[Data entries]
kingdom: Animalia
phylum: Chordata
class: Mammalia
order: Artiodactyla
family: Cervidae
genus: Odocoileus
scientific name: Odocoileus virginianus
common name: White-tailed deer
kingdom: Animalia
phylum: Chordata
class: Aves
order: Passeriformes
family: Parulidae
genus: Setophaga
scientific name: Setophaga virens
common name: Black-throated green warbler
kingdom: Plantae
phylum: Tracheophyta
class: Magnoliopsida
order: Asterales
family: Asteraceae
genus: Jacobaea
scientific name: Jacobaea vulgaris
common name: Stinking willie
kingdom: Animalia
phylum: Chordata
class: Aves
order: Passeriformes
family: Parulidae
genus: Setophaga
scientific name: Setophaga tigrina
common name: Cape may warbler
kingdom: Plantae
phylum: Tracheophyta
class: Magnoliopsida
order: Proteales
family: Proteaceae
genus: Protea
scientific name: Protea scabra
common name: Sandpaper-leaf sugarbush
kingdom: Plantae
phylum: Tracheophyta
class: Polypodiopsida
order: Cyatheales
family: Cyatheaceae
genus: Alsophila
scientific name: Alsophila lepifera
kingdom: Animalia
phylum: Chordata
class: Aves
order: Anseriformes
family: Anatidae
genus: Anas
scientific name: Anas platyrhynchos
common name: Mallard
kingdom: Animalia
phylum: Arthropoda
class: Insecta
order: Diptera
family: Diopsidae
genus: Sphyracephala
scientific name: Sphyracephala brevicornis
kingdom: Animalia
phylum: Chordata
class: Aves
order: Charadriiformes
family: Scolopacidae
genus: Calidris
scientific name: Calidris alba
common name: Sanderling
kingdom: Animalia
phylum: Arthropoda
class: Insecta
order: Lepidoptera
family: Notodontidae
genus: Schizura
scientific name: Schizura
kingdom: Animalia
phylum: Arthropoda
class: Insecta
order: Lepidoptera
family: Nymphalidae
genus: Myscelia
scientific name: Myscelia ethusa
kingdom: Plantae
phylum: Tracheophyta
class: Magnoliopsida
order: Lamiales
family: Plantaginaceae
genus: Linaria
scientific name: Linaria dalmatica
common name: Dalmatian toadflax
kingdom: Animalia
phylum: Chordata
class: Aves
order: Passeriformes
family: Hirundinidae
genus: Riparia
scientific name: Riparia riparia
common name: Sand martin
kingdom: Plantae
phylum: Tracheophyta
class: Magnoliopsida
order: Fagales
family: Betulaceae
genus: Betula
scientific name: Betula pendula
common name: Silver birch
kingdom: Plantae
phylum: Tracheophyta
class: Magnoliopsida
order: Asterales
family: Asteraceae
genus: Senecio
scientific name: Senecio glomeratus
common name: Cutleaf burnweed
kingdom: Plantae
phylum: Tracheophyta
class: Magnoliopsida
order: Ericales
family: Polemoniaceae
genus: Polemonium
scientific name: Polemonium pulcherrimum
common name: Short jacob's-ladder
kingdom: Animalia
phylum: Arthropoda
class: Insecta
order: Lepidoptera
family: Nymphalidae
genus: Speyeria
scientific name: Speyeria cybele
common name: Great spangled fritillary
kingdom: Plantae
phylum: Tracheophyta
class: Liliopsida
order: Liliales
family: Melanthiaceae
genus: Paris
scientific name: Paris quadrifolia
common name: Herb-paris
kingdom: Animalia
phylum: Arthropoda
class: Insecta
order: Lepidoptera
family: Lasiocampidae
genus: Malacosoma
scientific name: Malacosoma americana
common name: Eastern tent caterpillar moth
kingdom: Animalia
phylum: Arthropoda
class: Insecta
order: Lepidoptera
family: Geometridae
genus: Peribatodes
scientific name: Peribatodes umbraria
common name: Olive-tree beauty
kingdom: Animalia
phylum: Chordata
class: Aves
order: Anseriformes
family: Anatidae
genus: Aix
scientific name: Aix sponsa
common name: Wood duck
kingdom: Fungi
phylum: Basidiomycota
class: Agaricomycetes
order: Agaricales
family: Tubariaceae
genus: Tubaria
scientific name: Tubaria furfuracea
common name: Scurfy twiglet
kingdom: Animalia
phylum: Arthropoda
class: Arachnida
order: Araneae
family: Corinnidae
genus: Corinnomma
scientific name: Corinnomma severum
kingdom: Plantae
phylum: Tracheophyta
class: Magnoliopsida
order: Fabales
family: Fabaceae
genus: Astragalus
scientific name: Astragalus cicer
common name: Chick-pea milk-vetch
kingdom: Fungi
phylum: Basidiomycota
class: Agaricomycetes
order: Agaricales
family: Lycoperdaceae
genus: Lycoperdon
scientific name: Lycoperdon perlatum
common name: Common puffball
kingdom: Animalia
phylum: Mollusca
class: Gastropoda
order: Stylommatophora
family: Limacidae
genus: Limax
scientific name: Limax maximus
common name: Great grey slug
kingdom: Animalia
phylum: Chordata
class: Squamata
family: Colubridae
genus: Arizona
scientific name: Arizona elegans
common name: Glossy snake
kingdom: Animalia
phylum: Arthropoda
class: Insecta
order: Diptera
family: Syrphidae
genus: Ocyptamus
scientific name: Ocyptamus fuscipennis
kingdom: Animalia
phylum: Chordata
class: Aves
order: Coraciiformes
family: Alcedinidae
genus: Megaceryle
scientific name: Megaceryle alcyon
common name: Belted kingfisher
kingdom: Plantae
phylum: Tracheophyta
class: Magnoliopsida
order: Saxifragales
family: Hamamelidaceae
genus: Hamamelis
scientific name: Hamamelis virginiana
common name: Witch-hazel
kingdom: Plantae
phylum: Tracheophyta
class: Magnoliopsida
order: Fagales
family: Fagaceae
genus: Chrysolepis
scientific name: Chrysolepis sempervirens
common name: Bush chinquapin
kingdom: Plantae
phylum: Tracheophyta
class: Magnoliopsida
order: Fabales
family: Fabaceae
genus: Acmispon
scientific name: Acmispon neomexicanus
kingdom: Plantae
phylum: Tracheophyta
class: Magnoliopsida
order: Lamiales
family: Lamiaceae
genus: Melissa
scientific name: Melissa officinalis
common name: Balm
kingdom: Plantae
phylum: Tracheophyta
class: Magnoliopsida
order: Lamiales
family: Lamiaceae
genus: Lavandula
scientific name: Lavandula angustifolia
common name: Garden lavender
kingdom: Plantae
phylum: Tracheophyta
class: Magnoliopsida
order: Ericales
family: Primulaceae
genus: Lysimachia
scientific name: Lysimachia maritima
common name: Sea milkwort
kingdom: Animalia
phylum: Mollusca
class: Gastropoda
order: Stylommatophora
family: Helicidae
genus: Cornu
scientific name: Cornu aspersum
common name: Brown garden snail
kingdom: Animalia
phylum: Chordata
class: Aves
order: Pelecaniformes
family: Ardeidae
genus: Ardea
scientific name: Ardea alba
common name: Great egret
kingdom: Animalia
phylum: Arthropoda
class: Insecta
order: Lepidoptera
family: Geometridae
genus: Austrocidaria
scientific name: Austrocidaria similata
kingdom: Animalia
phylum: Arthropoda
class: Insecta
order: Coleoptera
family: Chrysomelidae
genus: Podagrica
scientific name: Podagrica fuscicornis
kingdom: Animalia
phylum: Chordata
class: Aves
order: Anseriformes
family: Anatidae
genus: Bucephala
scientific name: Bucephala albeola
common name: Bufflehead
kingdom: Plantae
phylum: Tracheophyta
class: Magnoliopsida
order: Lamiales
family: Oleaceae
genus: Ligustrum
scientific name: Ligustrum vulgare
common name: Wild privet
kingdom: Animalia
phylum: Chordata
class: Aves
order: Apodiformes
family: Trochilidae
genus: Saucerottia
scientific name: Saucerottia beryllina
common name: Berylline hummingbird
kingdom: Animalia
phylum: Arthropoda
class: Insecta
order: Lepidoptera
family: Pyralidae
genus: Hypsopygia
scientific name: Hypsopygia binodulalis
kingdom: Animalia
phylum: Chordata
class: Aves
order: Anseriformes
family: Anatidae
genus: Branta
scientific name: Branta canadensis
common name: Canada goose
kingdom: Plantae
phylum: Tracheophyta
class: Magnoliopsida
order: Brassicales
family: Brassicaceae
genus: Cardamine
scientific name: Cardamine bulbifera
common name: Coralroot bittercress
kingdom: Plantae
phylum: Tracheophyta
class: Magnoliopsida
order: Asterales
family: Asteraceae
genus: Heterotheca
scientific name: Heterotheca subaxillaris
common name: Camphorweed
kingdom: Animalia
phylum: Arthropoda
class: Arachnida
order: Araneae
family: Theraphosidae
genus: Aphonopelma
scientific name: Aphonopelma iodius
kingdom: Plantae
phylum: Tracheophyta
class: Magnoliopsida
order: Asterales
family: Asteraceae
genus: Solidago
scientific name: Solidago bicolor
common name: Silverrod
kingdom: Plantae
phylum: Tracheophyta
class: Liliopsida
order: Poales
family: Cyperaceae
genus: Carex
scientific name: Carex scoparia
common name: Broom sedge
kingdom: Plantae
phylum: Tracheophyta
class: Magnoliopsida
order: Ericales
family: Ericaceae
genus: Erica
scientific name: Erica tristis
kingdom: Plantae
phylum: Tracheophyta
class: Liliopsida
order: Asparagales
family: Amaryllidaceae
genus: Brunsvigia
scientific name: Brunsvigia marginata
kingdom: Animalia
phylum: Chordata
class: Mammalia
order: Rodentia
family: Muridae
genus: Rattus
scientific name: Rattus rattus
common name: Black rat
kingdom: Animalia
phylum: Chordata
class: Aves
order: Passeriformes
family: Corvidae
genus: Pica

● **Aim**: Begin at the line in the rows above that has "family: Lycoperdaceae" and stop after the line that has "scientific name: Arizona elegans". Reproduce those lines with "common name" swapped for "vernacular name" and everything else unchanged.

● **Response**:
family: Lycoperdaceae
genus: Lycoperdon
scientific name: Lycoperdon perlatum
vernacular name: Common puffball
kingdom: Animalia
phylum: Mollusca
class: Gastropoda
order: Stylommatophora
family: Limacidae
genus: Limax
scientific name: Limax maximus
vernacular name: Great grey slug
kingdom: Animalia
phylum: Chordata
class: Squamata
family: Colubridae
genus: Arizona
scientific name: Arizona elegans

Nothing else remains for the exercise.